[Exercise text]:
- Opening Delimiter -

South Korea—“The Taeguk Warriors”
Shirt badge/Association crest 
-3 Games Played
-3 Goals Scored
-65 Hot Girls

Out with a whimper, our “Tigers of Asia” just played embarrassingly bad last night. They couldn’t get it done against the Belgian reserves, who were even reduced to ten men after the first half. Yuck. For some reason, Hong Myung-Bo started neither Ji Don-Wong nor Chu Young Park. He capitulated before kickoff. On the topic of capitulation, Heung Min-Son made virtually no enterprising runs forward, Kim Young-Gwon and Hong Geung-Ho were slacker than a giant’s flaccid dick at the back, and Kim Seung-Gyu eventually gave the game away with that woeful parry.

What the hell was I thinking picking this team to advance out of the group? Let this be a lesson to everyone: Never pick with your heart. One can surround oneself with three feet high stacks of player/preview guides like me. One can literally waste hours a day drawing up formations and researching positional form. At the end of a long day (with an ice cold beer at the pub beckoning you), sometimes one simply lapses. One allows a loose collection of fond memories to sway your selection.

This bookie had fond memories of this team’s historic run to the Quarterfinals as co-hosts back in 2002. He remembered nearly breaking his television screen when the Swiss unfairly slipped past them thanks to an atrocious officiating error in 2006. He remembered how much heart they showed when upsetting the Greeks to get out of the Group in 2010. Okay…..maybe there were a few fond memories of South Korean girls mixed in there as well ; (

This team sucks. I still see them getting to the 2015 Asian Cup Semifinals, but that’s only because their road in that tournament features laughable opposition such as Kuwait, Oman, Uzbekistan, and Saudi Arabia……for fuck’s sake man!

Russia—“The Ruskies”

Shirt badge/Association crest-3 Games Played
-2 Goals Scored
-41 Hot Girls

Care to know how much Fabio Capello makes? This bookie wouldn’t mind getting a concrete figure either. All we truly know out of the secretive Potemkin Kingdom is that he’s the highest paid Russian coach ever and the highest paid coach at this World Cup. Capello was hand selected after his controversial resignation from the English National Team to be “The Special One” who would lead Russia into their much-anticipated 2018
Tournament as “hosts with the most”.

He’s not going anywhere. His contract runs through that tournament and the RFU wants the long-term presence of a high profile name. Of course, should the Ruskies fail to qualify for Euro 2016, they’ll have no choice but to shitcan him. Is this possible? One must say that it’s unlikely, given that the European Championship is expanding from 16 teams to 24. Nevertheless, they find themselves in a tough group with Sweden and the resurgent Austrians. A potential playoff against the Romanians looms large.

- Closing Delimiter -

[Information shown]:
- Opening Delimiter -

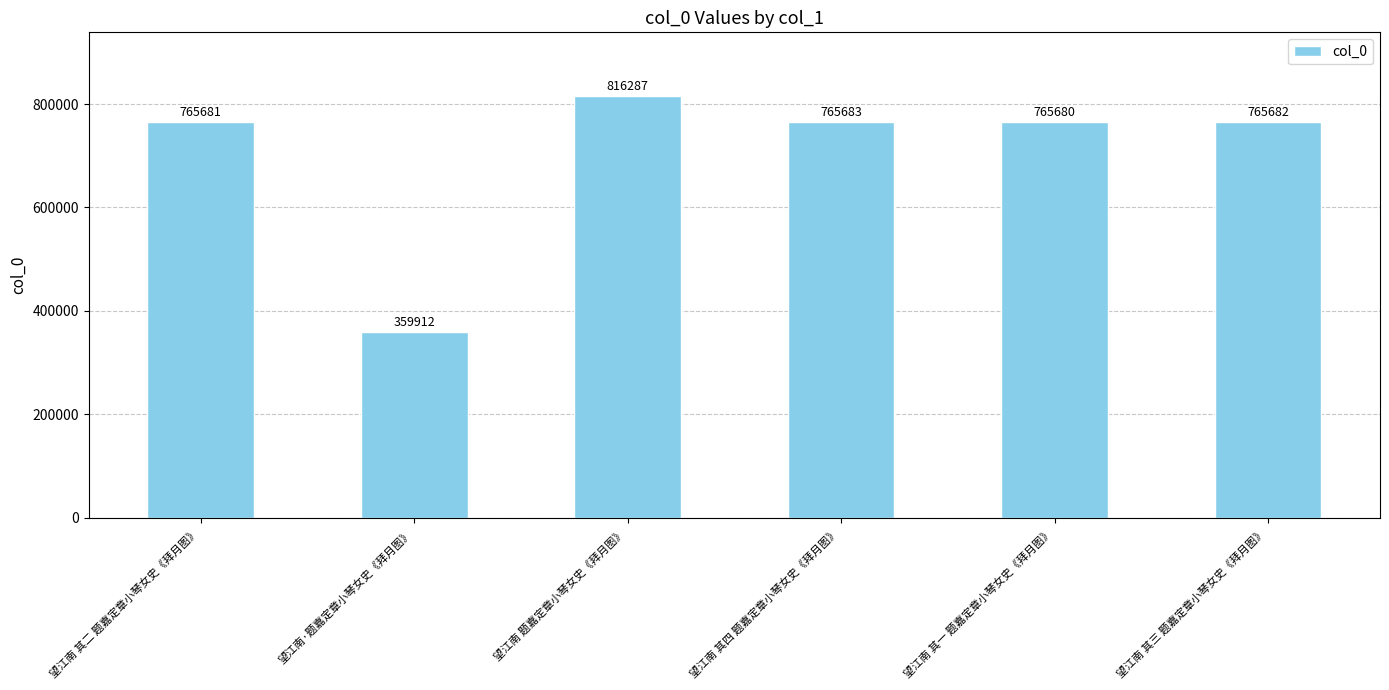

Between 望江南 其二 题嘉定章小琴女史《拜月图》 and 望江南 其四 题嘉定章小琴女史《拜月图》, which is larger?

望江南 其四 题嘉定章小琴女史《拜月图》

- Closing Delimiter -

[Description of the task]:
Please answer these questions about the South Korea and Russia text:
1. Against which country's reserves did South Korea fail to get it done?
2. In what year did South Korea make its run to the Quarterfinals as co-hosts?
3. To how many teams is the European Championship expanding?

[Answer to this problem]:
1. Belgium
2. 2002
3. 24